___ Text ___

How to prove $\frac{1}{1-p}=\sum_{n=r}^\infty {{n \choose r}p^{n-r}(1-p)^r }$

Question

As we know $\frac{1}{(1-p)^{r+1}}=\sum_{k=0}^\infty{{k+r \choose k} p^k}$ and $\frac{1}{1-p}=\sum_{k=0}^\infty {p^k}$. But how to prove $$\frac{1}{1-p}=\sum_{n=r}^\infty {{n \choose r}p^{n-r}(1-p)^r }$$

Answer 1

This can be derived easily from the first equation you presented. Notice that

$$ \frac{1}{(1-p)^{r+1}} \;\; =\;\; \sum_{k=0}^\infty \binom{k+r}{k} p^k \;\;\;\; \Longrightarrow \;\;\;\; \frac{1}{1-p} \;\; =\;\; \sum_{k=0}^\infty\binom{k+r}{k}p^k (1-p)^r. $$

Notice now that we take the substitution $n = k+r$. This forces the sum to start when $n = r$, thus the sum becomes

$$ \frac{1}{1-p} \;\; =\;\; \sum_{n=r}^\infty \binom{n}{n-r} p^{n-r} (1-p)^r. $$

The last part follows from the fact that

$$ \binom{n}{n-r} \;\; =\;\; \frac{n!}{r!(n-r)!} \;\; =\;\; \binom{n}{r}. $$

Answer 2

Of course, we need $|p|<1$ (for uniform convergence, that allows us to differentiate term by term). Write $f(t)=1/(1-t)$. We have \begin{align} \sum_{n=r}^\infty {{n \choose r}p^{n-r}(1-p)^r } &=(1-p)^r \,\sum_{n=r}^\infty {{n \choose r}p^{n-r}} =\frac{(1-p)^r}{r!} \,\sum_{n=r}^\infty n(n-1)\cdots(n-r+1)\,p^{n-r}\\ \ \\ &=\frac{(1-p)^r}{r!} \,f^{(r)}(p) =\frac{(1-p)^r}{r!} \,\frac{r!}{(1-p)^{r+1}}=\frac1{1-p}.\\ \end{align}

Answer 3

This is a consequence of

$$ \sum_{n=k}^\infty {n\choose k} y^n = \frac{y^k}{(1-y)^{k+1}}\;, $$

the generating function of binomial coefficients with fixed lower index. This you can show by differentiating

$$ \sum_{n=0}^\infty y^{n}=(1-y)^{-1} $$

$k$ times with respect to $y$ and then multiplying through by $y^k$.

___ Dataset ___

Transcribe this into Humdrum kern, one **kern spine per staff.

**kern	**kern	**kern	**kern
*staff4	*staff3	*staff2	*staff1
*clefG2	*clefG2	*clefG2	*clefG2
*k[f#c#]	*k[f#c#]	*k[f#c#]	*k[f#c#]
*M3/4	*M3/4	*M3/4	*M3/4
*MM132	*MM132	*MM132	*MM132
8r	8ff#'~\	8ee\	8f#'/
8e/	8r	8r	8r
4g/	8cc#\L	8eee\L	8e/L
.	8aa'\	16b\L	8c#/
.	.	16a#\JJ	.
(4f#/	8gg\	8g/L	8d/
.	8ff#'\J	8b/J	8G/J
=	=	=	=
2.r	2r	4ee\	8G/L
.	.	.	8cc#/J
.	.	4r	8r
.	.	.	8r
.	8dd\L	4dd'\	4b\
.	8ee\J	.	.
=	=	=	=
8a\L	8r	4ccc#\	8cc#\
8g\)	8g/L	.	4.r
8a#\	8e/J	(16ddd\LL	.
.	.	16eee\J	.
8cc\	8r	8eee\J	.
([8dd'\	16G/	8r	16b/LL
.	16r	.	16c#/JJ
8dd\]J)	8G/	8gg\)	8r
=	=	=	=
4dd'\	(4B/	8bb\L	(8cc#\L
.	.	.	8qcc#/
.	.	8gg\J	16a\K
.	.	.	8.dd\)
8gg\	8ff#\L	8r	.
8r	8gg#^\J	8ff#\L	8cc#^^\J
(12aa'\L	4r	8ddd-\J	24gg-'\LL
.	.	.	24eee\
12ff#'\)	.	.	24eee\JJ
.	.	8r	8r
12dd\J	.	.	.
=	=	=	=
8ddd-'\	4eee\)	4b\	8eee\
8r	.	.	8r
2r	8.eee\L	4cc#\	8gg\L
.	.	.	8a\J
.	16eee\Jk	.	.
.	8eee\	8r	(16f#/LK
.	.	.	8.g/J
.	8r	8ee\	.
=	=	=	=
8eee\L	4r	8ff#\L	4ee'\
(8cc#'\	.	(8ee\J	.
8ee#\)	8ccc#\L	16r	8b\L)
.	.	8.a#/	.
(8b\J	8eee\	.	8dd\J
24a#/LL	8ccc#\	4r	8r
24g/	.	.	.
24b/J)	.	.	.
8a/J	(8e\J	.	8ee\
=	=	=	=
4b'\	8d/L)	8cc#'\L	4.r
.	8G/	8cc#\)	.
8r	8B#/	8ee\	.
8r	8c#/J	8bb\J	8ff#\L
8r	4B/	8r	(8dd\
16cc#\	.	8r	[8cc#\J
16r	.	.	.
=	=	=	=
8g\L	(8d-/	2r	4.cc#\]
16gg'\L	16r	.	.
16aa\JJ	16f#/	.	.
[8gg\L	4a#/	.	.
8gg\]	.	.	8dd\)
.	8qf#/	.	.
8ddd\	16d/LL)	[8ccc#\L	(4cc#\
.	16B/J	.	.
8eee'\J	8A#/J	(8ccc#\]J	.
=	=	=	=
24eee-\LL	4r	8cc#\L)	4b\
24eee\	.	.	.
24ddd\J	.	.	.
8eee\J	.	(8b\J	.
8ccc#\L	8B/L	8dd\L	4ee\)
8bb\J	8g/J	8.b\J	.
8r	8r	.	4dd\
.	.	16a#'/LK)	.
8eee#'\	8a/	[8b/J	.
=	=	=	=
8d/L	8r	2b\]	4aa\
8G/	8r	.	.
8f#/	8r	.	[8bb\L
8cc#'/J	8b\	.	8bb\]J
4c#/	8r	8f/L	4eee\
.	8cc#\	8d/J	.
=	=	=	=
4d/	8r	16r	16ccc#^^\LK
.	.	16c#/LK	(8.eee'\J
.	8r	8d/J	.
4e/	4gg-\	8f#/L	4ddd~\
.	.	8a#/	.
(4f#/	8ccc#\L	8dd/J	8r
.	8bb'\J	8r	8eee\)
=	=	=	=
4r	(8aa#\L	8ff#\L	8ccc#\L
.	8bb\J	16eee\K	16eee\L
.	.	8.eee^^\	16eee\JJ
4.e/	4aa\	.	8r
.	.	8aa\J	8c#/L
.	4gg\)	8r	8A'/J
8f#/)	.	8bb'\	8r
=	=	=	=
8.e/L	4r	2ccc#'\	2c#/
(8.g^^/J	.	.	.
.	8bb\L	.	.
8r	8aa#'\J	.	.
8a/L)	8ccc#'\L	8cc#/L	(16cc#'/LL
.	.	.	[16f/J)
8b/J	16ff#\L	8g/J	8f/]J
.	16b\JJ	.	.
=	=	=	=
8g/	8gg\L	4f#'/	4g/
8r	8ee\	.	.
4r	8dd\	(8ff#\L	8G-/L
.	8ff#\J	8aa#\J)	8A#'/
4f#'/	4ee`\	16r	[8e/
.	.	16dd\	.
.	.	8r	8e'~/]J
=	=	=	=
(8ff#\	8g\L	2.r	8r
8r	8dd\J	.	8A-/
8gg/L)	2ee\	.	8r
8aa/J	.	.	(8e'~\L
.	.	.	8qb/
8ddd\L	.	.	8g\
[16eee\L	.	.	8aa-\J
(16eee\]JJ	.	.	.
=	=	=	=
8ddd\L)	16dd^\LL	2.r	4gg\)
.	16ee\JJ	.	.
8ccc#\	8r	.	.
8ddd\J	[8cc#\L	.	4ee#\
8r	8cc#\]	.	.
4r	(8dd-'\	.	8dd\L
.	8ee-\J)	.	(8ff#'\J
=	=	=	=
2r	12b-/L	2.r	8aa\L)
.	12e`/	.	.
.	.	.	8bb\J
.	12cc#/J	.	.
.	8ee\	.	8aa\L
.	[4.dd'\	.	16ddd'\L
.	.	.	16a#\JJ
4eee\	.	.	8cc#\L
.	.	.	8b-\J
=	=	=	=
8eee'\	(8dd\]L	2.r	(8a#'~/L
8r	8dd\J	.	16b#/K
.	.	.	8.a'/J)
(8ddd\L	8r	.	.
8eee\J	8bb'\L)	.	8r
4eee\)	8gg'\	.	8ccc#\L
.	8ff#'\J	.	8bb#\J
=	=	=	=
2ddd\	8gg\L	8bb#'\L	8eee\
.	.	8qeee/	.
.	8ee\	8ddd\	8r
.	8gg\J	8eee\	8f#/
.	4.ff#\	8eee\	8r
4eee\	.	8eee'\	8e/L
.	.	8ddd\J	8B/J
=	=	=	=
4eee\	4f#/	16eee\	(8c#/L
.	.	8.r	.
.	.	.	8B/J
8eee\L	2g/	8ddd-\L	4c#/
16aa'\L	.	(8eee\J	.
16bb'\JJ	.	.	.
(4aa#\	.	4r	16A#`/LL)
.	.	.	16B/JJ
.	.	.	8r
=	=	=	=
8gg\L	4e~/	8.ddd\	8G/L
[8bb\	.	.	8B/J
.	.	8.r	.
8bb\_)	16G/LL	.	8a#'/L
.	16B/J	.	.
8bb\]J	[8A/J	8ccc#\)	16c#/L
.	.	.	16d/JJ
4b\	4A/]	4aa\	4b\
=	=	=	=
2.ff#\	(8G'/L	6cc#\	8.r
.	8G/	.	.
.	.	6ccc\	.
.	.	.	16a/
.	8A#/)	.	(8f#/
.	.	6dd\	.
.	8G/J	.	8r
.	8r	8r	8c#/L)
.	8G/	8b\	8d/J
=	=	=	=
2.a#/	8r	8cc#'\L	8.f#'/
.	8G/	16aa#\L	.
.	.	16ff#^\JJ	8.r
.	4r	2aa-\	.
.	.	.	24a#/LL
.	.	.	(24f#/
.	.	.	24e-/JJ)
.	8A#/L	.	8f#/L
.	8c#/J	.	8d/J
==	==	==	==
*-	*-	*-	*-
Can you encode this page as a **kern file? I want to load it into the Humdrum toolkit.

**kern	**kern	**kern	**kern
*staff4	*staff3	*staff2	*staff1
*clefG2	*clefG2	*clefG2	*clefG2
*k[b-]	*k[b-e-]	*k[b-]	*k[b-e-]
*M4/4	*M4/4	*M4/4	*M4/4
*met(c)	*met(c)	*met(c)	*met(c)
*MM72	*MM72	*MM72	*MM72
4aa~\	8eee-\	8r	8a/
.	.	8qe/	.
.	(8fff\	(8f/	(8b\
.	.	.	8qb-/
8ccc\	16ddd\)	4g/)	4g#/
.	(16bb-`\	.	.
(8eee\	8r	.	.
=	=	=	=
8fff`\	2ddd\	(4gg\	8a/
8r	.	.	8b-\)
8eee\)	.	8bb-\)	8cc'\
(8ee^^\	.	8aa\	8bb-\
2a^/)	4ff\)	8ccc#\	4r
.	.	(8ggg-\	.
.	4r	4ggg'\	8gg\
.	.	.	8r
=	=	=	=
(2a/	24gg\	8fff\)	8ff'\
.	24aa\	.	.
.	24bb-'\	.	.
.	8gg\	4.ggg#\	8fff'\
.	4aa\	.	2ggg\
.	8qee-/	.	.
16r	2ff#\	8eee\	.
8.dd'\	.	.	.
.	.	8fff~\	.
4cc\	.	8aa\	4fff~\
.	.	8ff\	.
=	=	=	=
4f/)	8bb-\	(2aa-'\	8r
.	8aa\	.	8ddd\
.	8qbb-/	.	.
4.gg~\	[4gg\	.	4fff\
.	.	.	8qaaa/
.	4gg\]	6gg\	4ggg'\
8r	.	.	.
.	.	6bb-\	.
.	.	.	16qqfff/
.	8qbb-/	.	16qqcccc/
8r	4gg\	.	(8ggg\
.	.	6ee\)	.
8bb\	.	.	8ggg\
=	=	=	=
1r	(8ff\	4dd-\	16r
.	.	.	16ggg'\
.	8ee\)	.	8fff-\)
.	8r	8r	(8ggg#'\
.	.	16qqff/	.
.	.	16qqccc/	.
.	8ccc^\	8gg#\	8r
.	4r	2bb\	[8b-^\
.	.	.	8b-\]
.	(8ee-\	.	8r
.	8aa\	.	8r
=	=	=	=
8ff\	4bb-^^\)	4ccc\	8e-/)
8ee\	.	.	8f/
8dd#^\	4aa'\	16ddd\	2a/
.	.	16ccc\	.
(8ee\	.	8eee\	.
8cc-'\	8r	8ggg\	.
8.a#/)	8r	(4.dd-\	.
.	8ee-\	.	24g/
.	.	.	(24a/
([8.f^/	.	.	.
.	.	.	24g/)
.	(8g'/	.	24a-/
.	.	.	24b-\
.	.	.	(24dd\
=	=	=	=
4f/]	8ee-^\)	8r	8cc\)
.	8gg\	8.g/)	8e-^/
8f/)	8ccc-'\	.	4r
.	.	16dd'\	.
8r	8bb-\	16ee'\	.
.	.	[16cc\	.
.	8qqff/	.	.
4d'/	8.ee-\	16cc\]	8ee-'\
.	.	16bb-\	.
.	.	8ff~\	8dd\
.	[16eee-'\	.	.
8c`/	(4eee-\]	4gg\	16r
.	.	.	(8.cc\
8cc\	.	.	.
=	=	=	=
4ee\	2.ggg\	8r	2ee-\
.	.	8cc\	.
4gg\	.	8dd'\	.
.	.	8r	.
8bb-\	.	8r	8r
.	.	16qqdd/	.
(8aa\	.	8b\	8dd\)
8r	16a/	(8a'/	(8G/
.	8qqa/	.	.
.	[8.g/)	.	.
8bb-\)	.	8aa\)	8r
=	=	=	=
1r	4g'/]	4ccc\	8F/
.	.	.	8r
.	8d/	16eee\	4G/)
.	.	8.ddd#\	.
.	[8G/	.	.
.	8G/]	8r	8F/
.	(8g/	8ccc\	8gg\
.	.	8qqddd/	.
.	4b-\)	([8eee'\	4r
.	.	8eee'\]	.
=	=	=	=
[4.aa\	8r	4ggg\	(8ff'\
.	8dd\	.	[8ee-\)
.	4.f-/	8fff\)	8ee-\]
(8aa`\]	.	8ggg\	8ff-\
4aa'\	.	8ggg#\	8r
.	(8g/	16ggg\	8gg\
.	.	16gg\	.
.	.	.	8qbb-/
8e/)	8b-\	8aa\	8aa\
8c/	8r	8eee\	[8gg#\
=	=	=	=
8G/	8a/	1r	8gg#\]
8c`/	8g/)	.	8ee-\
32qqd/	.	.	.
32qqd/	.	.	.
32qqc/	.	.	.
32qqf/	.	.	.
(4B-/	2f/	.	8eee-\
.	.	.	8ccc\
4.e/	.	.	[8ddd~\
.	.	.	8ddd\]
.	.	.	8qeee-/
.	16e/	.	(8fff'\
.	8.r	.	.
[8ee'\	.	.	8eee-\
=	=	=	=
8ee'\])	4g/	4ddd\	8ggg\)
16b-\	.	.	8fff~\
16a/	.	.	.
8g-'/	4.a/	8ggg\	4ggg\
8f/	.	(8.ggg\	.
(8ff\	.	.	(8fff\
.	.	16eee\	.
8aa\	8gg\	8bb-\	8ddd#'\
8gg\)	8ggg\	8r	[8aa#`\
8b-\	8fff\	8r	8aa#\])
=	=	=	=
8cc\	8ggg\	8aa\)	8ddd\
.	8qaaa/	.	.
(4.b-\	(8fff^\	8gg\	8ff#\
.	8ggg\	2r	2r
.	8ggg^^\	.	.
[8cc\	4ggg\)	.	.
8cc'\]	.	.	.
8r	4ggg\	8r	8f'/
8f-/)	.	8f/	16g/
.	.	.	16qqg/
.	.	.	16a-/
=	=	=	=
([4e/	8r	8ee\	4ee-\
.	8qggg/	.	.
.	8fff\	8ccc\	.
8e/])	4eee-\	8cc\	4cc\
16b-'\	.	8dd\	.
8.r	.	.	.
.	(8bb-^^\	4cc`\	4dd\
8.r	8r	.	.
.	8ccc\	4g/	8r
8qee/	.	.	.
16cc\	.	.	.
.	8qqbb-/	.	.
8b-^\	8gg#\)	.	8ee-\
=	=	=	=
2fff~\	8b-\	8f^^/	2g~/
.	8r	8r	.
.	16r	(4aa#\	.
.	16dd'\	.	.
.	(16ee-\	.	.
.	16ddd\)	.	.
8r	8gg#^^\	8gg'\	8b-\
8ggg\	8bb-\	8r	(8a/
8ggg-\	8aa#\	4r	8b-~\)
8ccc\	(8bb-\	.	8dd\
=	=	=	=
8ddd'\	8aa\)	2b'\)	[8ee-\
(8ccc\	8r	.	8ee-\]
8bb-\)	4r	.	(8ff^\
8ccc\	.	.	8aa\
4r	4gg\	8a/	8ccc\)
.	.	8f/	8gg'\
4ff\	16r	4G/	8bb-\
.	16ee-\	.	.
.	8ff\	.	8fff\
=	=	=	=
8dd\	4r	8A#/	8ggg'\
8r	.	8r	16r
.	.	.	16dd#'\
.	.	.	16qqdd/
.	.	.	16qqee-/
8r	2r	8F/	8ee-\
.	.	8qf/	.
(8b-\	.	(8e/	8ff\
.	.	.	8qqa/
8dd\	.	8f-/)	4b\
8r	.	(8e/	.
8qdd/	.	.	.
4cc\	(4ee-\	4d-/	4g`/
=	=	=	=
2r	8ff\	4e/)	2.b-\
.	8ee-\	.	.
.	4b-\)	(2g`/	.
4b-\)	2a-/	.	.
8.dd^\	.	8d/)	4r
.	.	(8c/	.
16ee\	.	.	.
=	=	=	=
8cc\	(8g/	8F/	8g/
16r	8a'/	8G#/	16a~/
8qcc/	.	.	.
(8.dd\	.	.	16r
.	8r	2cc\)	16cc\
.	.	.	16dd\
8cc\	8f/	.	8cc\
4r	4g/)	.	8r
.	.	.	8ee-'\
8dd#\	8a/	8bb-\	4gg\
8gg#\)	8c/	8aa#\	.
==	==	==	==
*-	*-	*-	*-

___

**Task directions**
Carry on the thread about proving the series identity for 1/(1-p), picking up after its last sentence. The stored material plays no role here.

**Expected answer**
Answer 4

Here we present a "brute-force" way forward. First, we translate the summation index enforcing the substitution $n\to n+r$ on the series of interest $S_r$ to obtain

$$\begin{align} S_r&=\sum_{n=r}^\infty \binom{n}{r}p^{n-r}(1-p)^r\\\\ &=(1-p)^{r}\sum_{n=0}^\infty \binom{n+r}{r}p^n \tag 1\\\\ \end{align}$$

Now, bringing a factor of $1-p$ inside the series in $(1)$ reveals

$$\begin{align} S_r&=(1-p)^{r-1}\sum_{n=0}^\infty \binom{n+r}{r}\left(p^n-p^{n+1}\right)\\\\ &=(1-p)^{r-1}\left(1+\sum_{n=1}^\infty \left(\binom{n+r}{r}-\binom{n+r-1}{r}\right)p^n\right)\\\\ &=(1-p)^{r-1}\sum_{n=0}^\infty \binom{n+r-1}{r-1}p^n\\\\ &=S_{r-1} \end{align}$$

Since $S_r=S_{r-1}$, then by induction $S_r=S_0$ and we find that

$$\begin{align} S_0&=\sum_{n=0}^\infty p^n\\\\ &=\frac{1}{1-p} \end{align}$$

as was to be shown! And we are done.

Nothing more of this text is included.